Antes que isso acontecesse os dois "namorados" ainda tentaram justificar que tudo não tinha passado de uma brincadeira. Pietro ameaçou processar todo mundo que tivesse associado o nome dele à pedofilia e acabou virando alvo de mais uma enxurrada de comentários, dessa vez debochados, levando o tema de novo aos trending topics, com a hashtag #processada.

E para nos trazer um certo alento, esse foi o primeiro caso que parece ter unido conservadores a uma parcela dos que se classificam no espectro ideológico contrário. Ainda que muitos dos chamados progressistas tenham se posicionado (como sempre) pró-liberação geral, outros tantos, de esquerda, repudiaram a história.
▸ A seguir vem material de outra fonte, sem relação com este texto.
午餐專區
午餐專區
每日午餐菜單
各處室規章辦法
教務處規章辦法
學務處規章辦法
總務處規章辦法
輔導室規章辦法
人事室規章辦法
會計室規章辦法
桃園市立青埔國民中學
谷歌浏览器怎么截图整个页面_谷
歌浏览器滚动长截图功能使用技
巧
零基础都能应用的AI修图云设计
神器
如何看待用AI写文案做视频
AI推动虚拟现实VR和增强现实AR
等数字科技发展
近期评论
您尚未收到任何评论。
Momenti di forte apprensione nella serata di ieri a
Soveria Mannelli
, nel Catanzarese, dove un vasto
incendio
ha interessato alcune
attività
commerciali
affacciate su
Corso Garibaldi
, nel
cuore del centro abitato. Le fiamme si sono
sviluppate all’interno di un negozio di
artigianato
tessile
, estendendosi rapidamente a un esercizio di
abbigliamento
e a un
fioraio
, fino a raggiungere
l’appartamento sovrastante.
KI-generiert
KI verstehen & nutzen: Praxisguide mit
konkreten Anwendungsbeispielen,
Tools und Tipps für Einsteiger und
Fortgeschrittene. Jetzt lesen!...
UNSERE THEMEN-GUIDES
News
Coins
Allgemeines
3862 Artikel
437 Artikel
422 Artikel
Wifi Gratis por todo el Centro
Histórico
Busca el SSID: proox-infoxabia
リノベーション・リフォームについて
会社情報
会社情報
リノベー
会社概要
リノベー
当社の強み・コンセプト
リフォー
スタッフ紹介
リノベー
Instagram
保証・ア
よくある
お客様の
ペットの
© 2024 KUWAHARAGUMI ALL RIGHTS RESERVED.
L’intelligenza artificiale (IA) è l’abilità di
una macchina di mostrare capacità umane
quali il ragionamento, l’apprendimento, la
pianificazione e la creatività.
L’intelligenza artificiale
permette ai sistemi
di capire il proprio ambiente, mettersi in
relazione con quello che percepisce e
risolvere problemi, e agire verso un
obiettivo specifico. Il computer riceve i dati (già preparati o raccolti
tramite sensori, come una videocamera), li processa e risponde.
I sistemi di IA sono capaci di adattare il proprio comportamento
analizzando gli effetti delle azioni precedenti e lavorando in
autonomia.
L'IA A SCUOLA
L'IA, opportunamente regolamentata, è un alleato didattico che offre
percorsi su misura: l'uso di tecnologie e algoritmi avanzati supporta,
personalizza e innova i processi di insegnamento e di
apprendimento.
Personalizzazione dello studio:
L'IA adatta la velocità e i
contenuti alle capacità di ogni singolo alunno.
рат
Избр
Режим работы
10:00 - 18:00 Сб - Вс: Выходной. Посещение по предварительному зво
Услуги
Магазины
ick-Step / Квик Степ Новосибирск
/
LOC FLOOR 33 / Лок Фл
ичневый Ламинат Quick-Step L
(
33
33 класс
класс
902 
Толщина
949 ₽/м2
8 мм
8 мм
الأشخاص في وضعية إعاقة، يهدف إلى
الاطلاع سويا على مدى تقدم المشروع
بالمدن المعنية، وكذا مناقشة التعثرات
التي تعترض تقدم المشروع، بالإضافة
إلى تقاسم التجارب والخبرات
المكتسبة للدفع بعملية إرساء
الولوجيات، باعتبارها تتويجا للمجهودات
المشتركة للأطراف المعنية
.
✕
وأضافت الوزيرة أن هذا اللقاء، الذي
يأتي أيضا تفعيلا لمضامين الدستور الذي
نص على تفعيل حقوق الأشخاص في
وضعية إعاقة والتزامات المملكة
E não foram poucos os que pediram para que os demais internautas não expusessem ainda mais a menina de 12 anos, que já foi vítima de tantos adultos irresponsáveis. É uma pena que ela não tenha recebido orientação nem mesmo para se calar depois de todo o ocorrido.

Inocente, e aparentemente liberada para fazer o que der na telha, em público, ela ainda voltou às redes sociais e escreveu: “não sei por que você estão dizendo coisas negativas. Pra mim idade é apenas um número. Isso é tão normal, não vejo muita diferença.”

Provavelmente ela não entendeu que as inúmeras críticas eram de pessoas preocupadas com ela e com todas as brasileiras menores de 14 anos que podem, a qualquer momento, ser assediadas por marmanjos e, assim como ela, se tornar vítimas de um pedófilo.

Como bem disse um dos incontáveis comentários no Twitter: “Pedofilia não é opinião. Não existe relação consensual entre um homem de dezenove anos e uma criança de doze. É crime, não é amor. Tem gente romantizando só porque ele é novo e bonitinho, pedófilo não é só um tiozinho com uma jovem.”